La porta d'ingresso si chiude, lasciando spazio alla figura muscolosa di Ander che ha delle birre in mano. Mi sorride con un sorriso che non ho mai visto da due settimane a questa parte, mentre chiude la porta col piede sinistro.
«Hey.» gli sorrido. «Ora ti preparo qualcosa da mangiare.» lo aiuto a portare la busta con le birre in cucina, dove ho preparato la cena per stasera. Il suo sorriso si allarga a trentadue denti: ho preparato il pollo con le patate al forno e, non sapendo se gli piacessero, ho preparato anche le carote. L'ansia inizia a salirmi al solo pensiero di ciò che dovrò dirgli.
«Noto che mi hai preceduto.» rido e sembra che l'ansia che ho si affievolisca un po' con lui. Non riesco a capire che effetto mi fa.
«Sì, volevo fare qualcosa per ringraziarti.» mi sposta i capelli castani dietro l'orecchio destro, mettendo in mostra il mio helix, e mi guarda con occhi penetranti. Qualche giorno fa è tornato a casa con un piercing sul sopracciglio destro. Devo dire che gli sta molto bene. Lo rende più sexy e più minaccioso.
«Non devi ringraziarmi di nulla, già l'ho detto.» Non sono d'accordo, ma lui lo sa bene. Scuoto la testa ed è in questo momento che il suo sorriso si allarga ancora di più, facendomi perdere un battito. Mi allontano, cambiando velocemente discorso prima che possa sentire l'imbarazzo nella mia voce e il battito del mio cuore che accelera sempre di più.
«Allora, quale occasione festeggiamo?» dico prendendo due birre dalla busta di plastica che prima aveva in mano. Mi porge le mani, facendo segno di dargliele, ma scuoto la testa, rifiutando.
«La libertà.» mi giro con aria interrogativa, poi mi rigiro per preparare i piatti da portare in tavola che, fortunatamente, ho già apparecchiato prima che arrivasse, coprendola con una tovaglia bianca che ho trovato in un cassetto della cucina. Ci sediamo a tavola, mentre lui stappa le birre.
«Cosa intendevi con ''la libertà''?» chiedo tagliando col coltello un pezzo di pollo e portandolo alle labbra. È squisito.

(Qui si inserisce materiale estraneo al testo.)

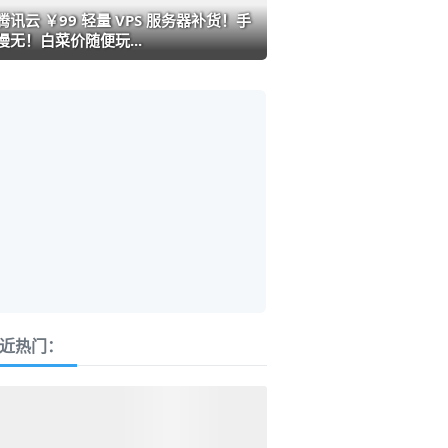
腾讯云 ￥99 轻量 VPS 服务器补货！手
慢无！白菜价随便玩...
近热门：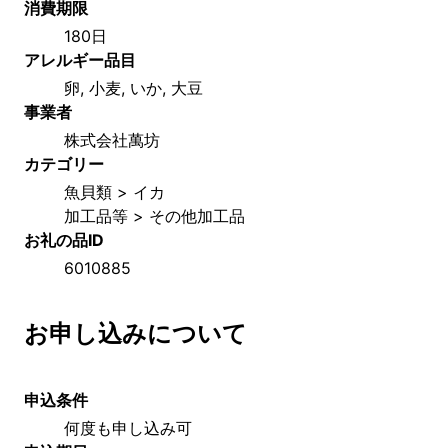
消費期限
180日
アレルギー品目
卵, 小麦, いか, 大豆
事業者
株式会社萬坊
カテゴリー
魚貝類 > イカ
加工品等 > その他加工品
お礼の品ID
6010885
お申し込みについて
申込条件
何度も申し込み可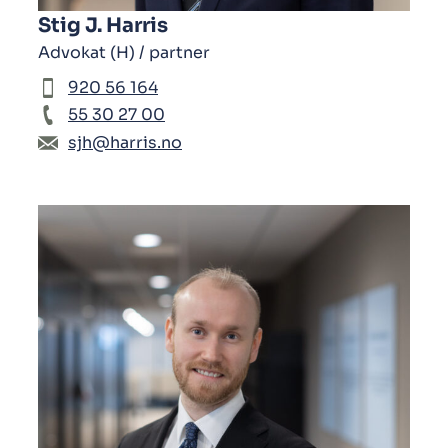
Stig J. Harris
Advokat (H) / partner
920 56 164
55 30 27 00
sjh@harris.no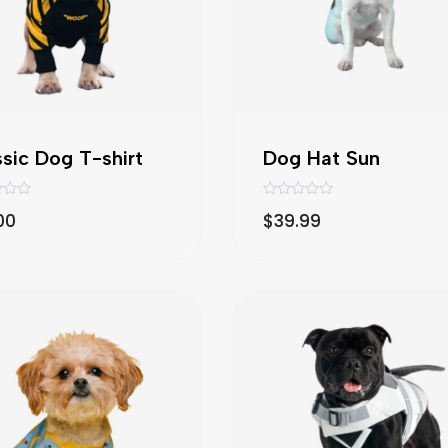
sic Dog T-shirt
Dog Hat Sun
V
00
$
39.99
a
l
o
r
a
d
o
c
o
n
0
d
e
5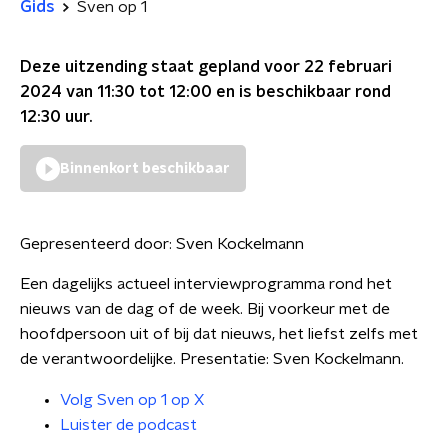
Gids
Sven op 1
Deze uitzending staat gepland voor
22 februari
2024 van 11:30 tot 12:00
en is beschikbaar rond
12:30
uur.
Binnenkort beschikbaar
Gepresenteerd door:
Sven Kockelmann
Een dagelijks actueel interviewprogramma rond het
nieuws van de dag of de week. Bij voorkeur met de
hoofdpersoon uit of bij dat nieuws, het liefst zelfs met
de verantwoordelijke. Presentatie: Sven Kockelmann.
Volg Sven op 1 op X
Luister de podcast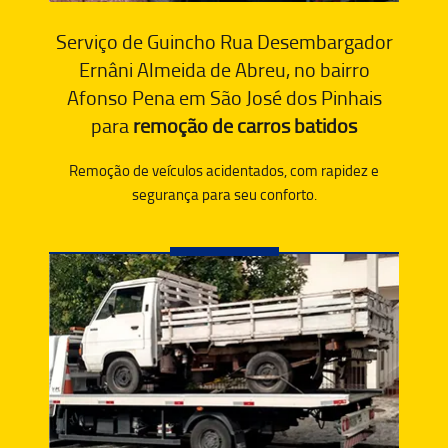
Serviço de Guincho Rua Desembargador
Ernâni Almeida de Abreu, no bairro
Afonso Pena em São José dos Pinhais
para
remoção de carros batidos
Remoção de veículos acidentados, com rapidez e
segurança para seu conforto.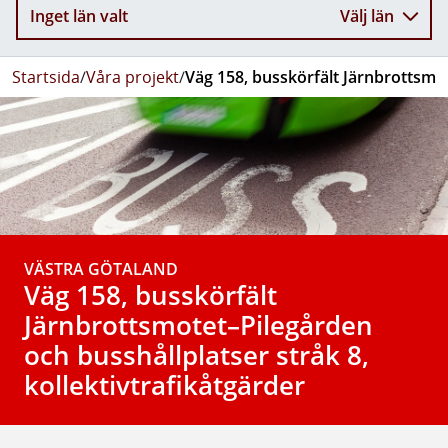
Inget län valt
Välj län
Startsida
/
Våra projekt
/
Väg 158, busskörfält Järnbrottsmot
VÄSTRA GÖTALAND
Väg 158, busskörfält
Järnbrottsmotet–Pilegården
och busshållplatser stråk 8,
kollektivtrafikåtgärder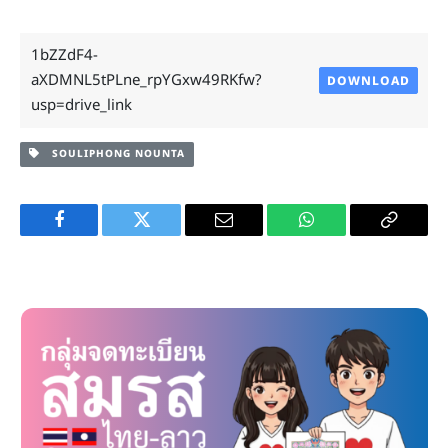
1bZZdF4-
aXDMNL5tPLne_rpYGxw49RKfw?
DOWNLOAD
usp=drive_link
SOULIPHONG NOUNTA
Facebook
Twitter
Email
WhatsApp
Copy
Link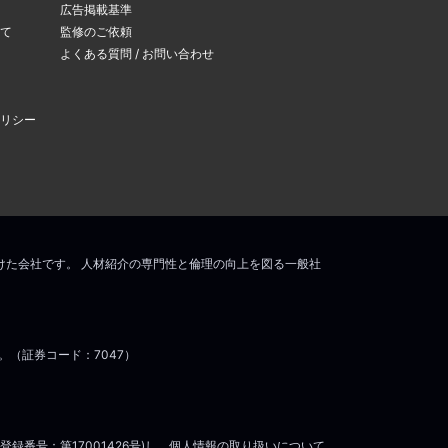
広告掲載基準
て
監修のご依頼
よくある質問 / お問い合わせ
リシー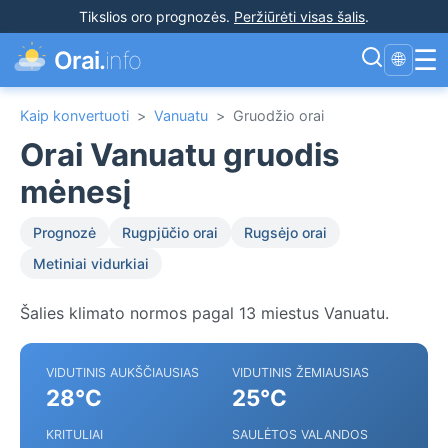
Tikslios oro prognozės
.
Peržiūrėti visas šalis
.
☰
Orai.
info
🌐
Kaip konvertuoti
>
Vanuatu
>
Gruodžio orai
Orai Vanuatu gruodis
mėnesį
Prognozė
Rugpjūčio orai
Rugsėjo orai
Metiniai vidurkiai
Šalies klimato normos pagal 13 miestus Vanuatu.
VIDUTINIS AUKŠČIAUSIAS
VIDUTINIS ŽEMIAUSIAS
28°C
25°C
KRITULIAI
SAULĖTOS VALANDOS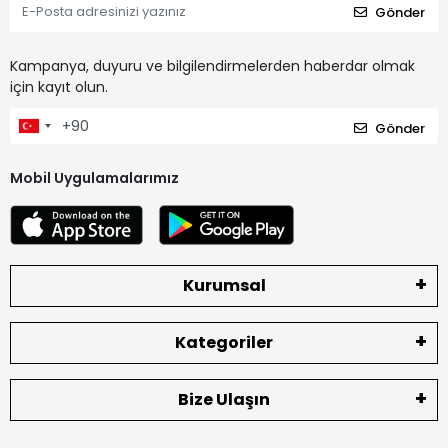
Gönder
Kampanya, duyuru ve bilgilendirmelerden haberdar olmak
için kayıt olun.
Gönder
Mobil Uygulamalarımız
Kurumsal
Kategoriler
Bize Ulaşın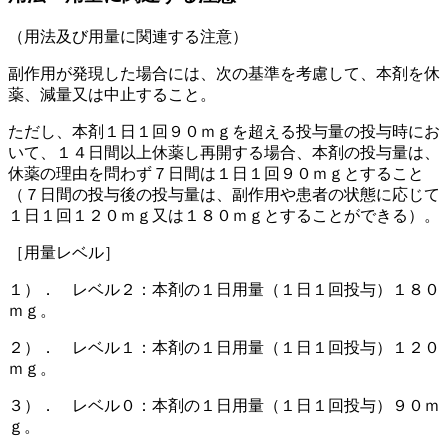
（用法及び用量に関連する注意）
副作用が発現した場合には、次の基準を考慮して、本剤を休
薬、減量又は中止すること。
ただし、本剤１日１回９０ｍｇを超える投与量の投与時にお
いて、１４日間以上休薬し再開する場合、本剤の投与量は、
休薬の理由を問わず７日間は１日１回９０ｍｇとすること
（７日間の投与後の投与量は、副作用や患者の状態に応じて
１日１回１２０ｍｇ又は１８０ｍｇとすることができる）。
［用量レベル］
１）． レベル２：本剤の１日用量（１日１回投与）１８０
ｍｇ。
２）． レベル１：本剤の１日用量（１日１回投与）１２０
ｍｇ。
３）． レベル０：本剤の１日用量（１日１回投与）９０ｍ
ｇ。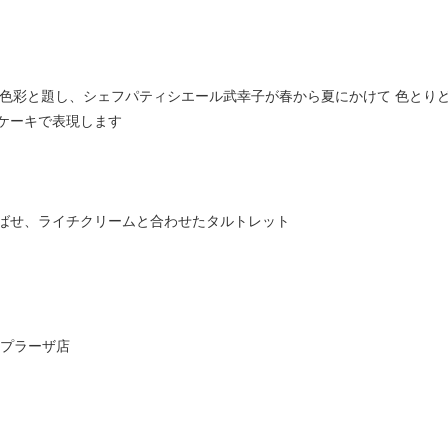
EUR -色彩と題し、シェフパティシエール武幸子が春から夏にかけて 色
ケーキで表現します
ばせ、ライチクリームと合わせたタルトレット
まプラーザ店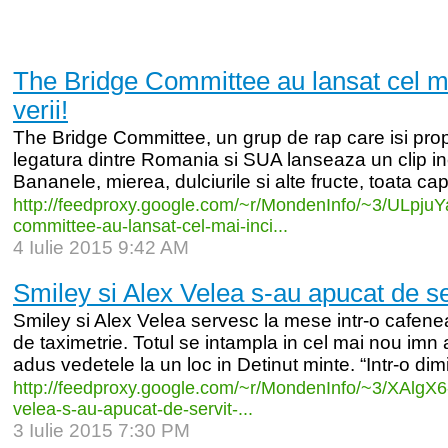
The Bridge Committee au lansat cel mai
verii!
The Bridge Committee, un grup de rap care isi pr
legatura dintre Romania si SUA lanseaza un clip in
Bananele, mierea, dulciurile si alte fructe, toata ca
http:/
/
feedproxy.google.com/
~r/
MondenInfo/
~3/
ULpjuY
committee-
au-
lansat-
cel-
mai-
inci...
4 Iulie 2015 9:42 AM
Smiley si Alex Velea s-au apucat de se
Smiley si Alex Velea servesc la mese intr-o cafene
de taximetrie. Totul se intampla in cel mai nou imn 
adus vedetele la un loc in Detinut minte. “Intr-o dim
http:/
/
feedproxy.google.com/
~r/
MondenInfo/
~3/
XAlgX6
velea-
s-
au-
apucat-
de-
servit-
...
3 Iulie 2015 7:30 PM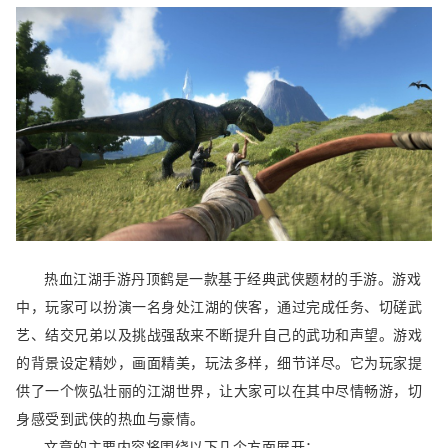
热血江湖手游丹顶鹤是一款基于经典武侠题材的手游。游戏
中，玩家可以扮演一名身处江湖的侠客，通过完成任务、切磋武
艺、结交兄弟以及挑战强敌来不断提升自己的武功和声望。游戏
的背景设定精妙，画面精美，玩法多样，细节详尽。它为玩家提
供了一个恢弘壮丽的江湖世界，让大家可以在其中尽情畅游，切
身感受到武侠的热血与豪情。
文章的主要内容将围绕以下几个方面展开：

«Non siamo più costretti a stare qui, Bree. Sono riuscito ad aggiustare tutto.» mi guarda come un bambino che ha appena comprato le caramelle e questa cosa mi rende molto felice, anche se mi piaceva la tranquillità di questo posto, in fin dei conti. Mi ha fatto sentire al sicuro e protetta quando più ne avevo bisogno e un po' mi dispiace abbandonare il bungalow. La nostra conversazione viene interrotta dal suono del campanello.
«Vado io.» mi alzo e mi dirigo verso la porta, ma il ragazzo di fronte a me mi sovrasta e mi tocca il braccio per fermarmi. Ecco che torna l'Ander attento in azione. Si guarda intorno, probabilmente verificando che le finestre siano chiuse, poi rivolge lo sguardo verso la porta e mi fa segno di indietreggiare.
«Stai qui.» mi dice, prendendo la pistola dal lato posteriore dei pantaloni, coperta dalla maglietta nera a mezze maniche. Non so quante volte ho visto e rivisto questa scena nell'arco di queste tre settimane, ma ogni volta che la vedo mi sembra sempre più sexy. Guarda dallo spioncino, poi guarda me con un'aria strana e deglutisce posando la pistola dov'era prima.
«Chi è?» chiedo inclinando la testa a destra. Ander apre la porta mostrandomi chi è ed io rimango completamente scioccata. Ormai la rabbia mi ribolle nel sangue e stringo i pugni nel vedere chi è. Digrigno i denti pronunciando l'unica parola che pensavo non avrei pronunciato per parecchio tempo o forse mai più: «Mamma?»